# READING PASSAGE
____________________
Walt Disney's shorter cartoons all centered on one or a few central characters with strongly-defined personalities, starting with Mickey Mouse himself. They lived in simplified landscapes, and occupied stories in which clear objectives were boldly outlined. But when Disney decided in 1934 to make a full-length feature, he instinctively knew that the film would have to grow not only in length but in depth. The story of Snow White as told in his source, the Brothers Grimm, would scarcely occupy his running time, even at a brisk 83 minutes.

Disney's inspiration was not in creating Snow White but in creating her world. At a time when animation was a painstaking frame-by-frame activity and every additional moving detail took an artist days or weeks to draw, Disney imagined a film in which every corner and dimension would contain something that was alive and moving. From the top to the bottom, from the front to the back, he filled the frame (which is why Disney's decision in the 1980s to release a cropped “widescreen” version was so wrong-headed, and quickly retracted).

So complex were his frames, indeed, that Disney and his team of animators found that the cels they used for their short cartoons were not large enough to contain all the details he wanted, and larger cels were needed. The film's earliest audiences may not have known the technical reasons for the film's impact, but in the early scene where Snow White runs through the forest, they were thrilled by the way the branches reached out to snatch at her, and how the sinister eyes in the darkness were revealed to belong to friendly woodland animals. The trees didn't just sit there within the frame.
____________________
# WORK REQUEST
In the passage about Disney's Snow White, what year does it give for Disney's decision to make a full-length feature?

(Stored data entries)
____________________
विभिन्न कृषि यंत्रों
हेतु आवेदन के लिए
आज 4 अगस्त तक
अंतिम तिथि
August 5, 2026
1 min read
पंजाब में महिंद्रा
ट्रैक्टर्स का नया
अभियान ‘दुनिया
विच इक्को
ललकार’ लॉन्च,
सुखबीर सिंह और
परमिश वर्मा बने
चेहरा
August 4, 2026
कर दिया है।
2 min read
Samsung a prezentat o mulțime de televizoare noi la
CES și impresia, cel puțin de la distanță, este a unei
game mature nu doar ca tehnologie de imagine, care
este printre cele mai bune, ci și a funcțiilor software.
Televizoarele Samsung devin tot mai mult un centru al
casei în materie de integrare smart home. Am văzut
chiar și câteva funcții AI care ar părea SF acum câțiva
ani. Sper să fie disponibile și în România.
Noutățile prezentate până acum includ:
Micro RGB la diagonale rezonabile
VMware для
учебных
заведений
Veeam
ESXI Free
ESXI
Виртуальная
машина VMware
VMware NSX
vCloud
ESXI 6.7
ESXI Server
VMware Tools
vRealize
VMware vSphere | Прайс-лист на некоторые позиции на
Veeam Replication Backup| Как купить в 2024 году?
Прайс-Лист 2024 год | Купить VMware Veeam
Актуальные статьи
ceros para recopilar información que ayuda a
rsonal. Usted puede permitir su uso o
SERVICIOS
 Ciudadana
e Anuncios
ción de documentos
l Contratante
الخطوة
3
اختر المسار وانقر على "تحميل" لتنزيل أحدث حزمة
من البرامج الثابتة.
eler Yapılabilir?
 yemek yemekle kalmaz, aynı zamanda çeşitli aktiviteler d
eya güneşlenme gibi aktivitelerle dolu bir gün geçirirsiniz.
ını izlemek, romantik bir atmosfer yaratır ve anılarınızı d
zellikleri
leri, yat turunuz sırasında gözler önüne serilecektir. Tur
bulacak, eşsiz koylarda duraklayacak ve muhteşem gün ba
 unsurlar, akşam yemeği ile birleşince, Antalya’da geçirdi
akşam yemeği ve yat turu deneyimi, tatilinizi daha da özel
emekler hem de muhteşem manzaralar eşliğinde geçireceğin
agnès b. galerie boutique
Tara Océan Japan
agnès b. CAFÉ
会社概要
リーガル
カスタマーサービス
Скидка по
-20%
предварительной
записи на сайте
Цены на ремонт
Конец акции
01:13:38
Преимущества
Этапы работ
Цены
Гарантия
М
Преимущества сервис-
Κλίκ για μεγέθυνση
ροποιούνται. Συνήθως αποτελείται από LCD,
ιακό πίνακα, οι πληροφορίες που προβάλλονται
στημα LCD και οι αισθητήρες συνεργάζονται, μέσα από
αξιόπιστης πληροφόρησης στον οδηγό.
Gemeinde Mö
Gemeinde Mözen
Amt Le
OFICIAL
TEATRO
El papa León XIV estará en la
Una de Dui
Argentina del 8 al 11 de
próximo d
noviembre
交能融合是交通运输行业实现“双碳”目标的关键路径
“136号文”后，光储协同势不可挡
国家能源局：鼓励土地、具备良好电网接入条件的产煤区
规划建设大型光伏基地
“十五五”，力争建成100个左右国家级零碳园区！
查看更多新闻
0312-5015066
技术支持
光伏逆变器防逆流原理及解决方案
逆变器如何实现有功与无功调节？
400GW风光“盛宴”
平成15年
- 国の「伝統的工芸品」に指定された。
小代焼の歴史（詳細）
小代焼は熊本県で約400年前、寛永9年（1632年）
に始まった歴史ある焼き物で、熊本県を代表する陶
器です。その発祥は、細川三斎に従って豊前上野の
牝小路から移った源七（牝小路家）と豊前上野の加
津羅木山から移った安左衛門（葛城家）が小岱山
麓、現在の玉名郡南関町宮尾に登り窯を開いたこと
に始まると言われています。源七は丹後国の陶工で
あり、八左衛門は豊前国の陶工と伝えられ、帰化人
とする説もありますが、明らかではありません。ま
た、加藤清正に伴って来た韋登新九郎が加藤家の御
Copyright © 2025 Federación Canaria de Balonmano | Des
____________________
# EXERCISE ANSWER
1934